Shell’s oil spill in the Gulf of Mexico this week — just 90 miles off the coast of Louisiana — is the largest since BP’s 2010 Deepwater Horizon disaster, the effects of which are still resonating throughout the region.
Currently estimated at 88,200 gallons, the Shell spill is just shy of qualifying as a “major” spill under the Coast Guard’s classification system, but ask coastal communities in the Gulf and they’ll tell you the impacts of chronic exploitation by the fossil fuel industry are nothing to downplay.

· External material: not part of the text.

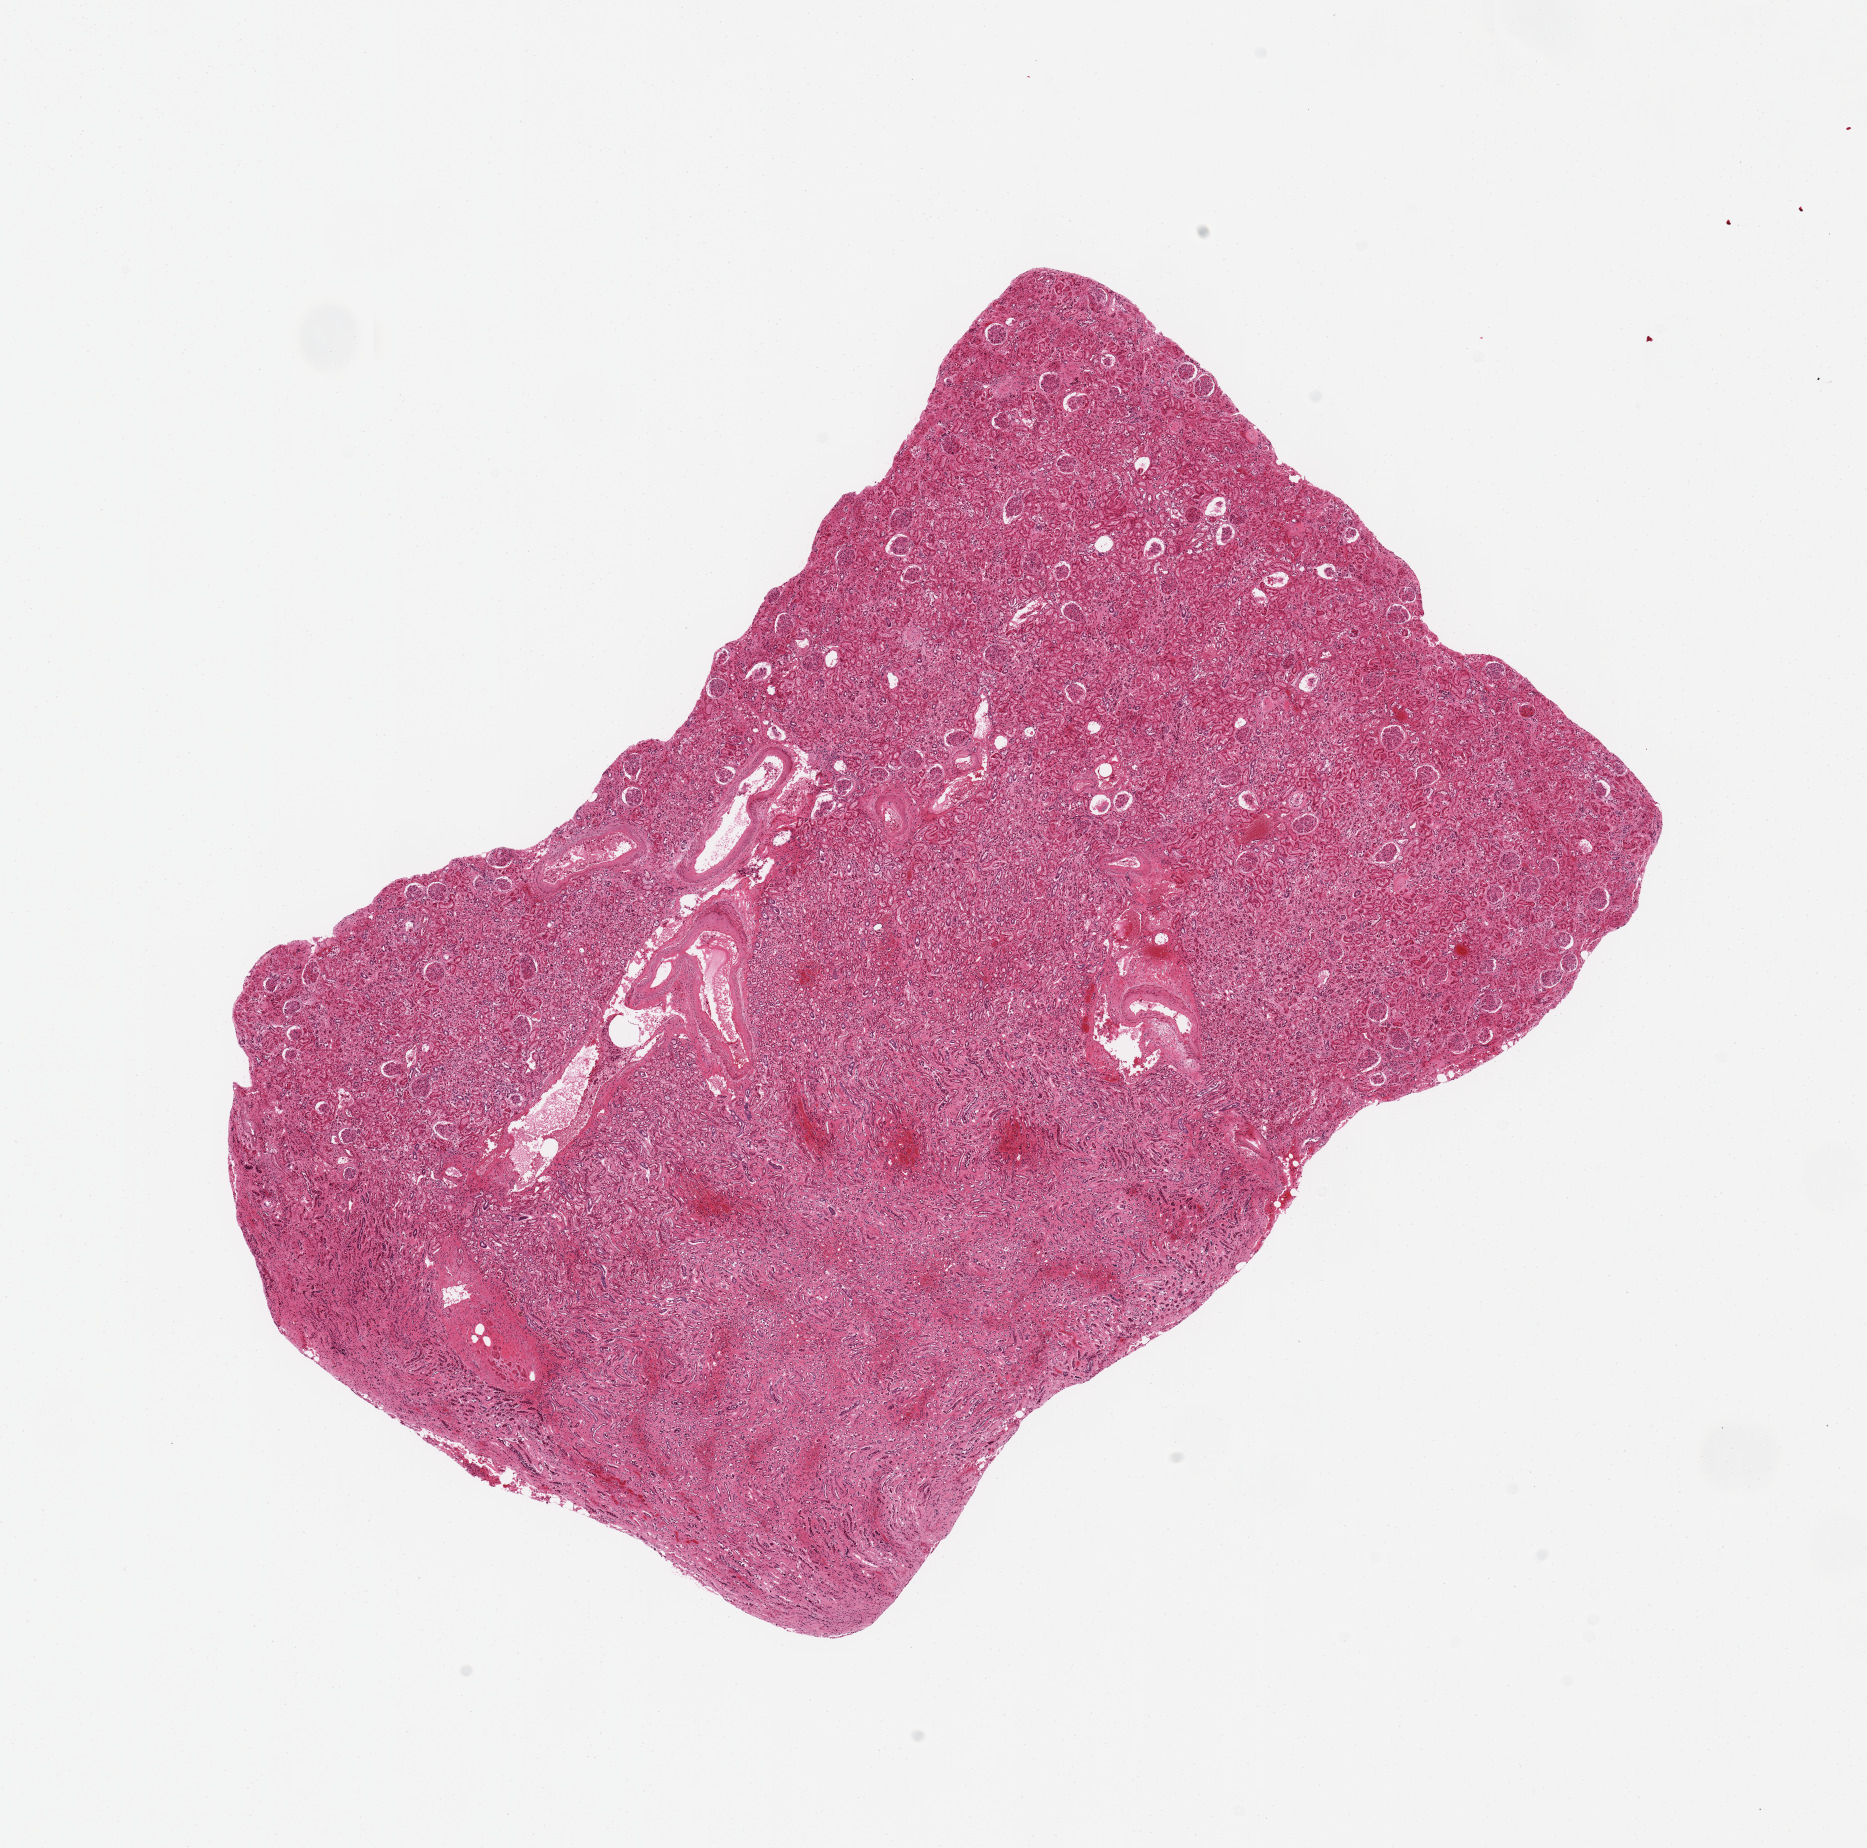
Whole-slide image, haematoxylin and eosin stain — a low-resolution overview of the entire scanned area, about 14.8 x 14.6 mm; PAXgene-fixed paraffin-embedded (PFPE) section; section of renal medulla (target tissue); donor tissue sample. Donor sex: female.
Pathologist's review note for this sample: 10x6.3mm. Approximately 60% contains glomeruli (cortex). Area under ovals is pure tubules.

Jonathan Henderson is a New Orleans native and the founder of Vanishing Earth, an environmental watchdog group documenting and exposing oil industry failures in the Gulf South. Since 2010, he’s taken hundreds of trips out into the Gulf, including earlier today to document the Shell spill.
“Nothing really prepares you to see spills of this size,” he said. “When you see this much oil out over the Gulf of Mexico, it’s startling. It looks the Gulf was punched in the face and has a black eye.”
And that part about this not being a “major” spill? Jonathan has his doubts.
“The industry routinely grossly under reports the amount of oil leaked,” he said. “They have an economic incentive to do that, because they’re fined per barrel of oil released under the Clean Water Act. I don’t see how you can not call this a major oil spill. On Friday they estimated the size of sheen at two by 13 miles, and today it looked like it had spread from that.”
The good news is that there is a clear way to stop spills like this one and protect our climate at the same time: keeping fossil fuels in the ground.
Tomorrow, activists and grassroots groups are rallying in front of the White House as part of Break Free DC, demanding that President Obama stop new offshore drilling in the Gulf, the Arctic, and the Atlantic.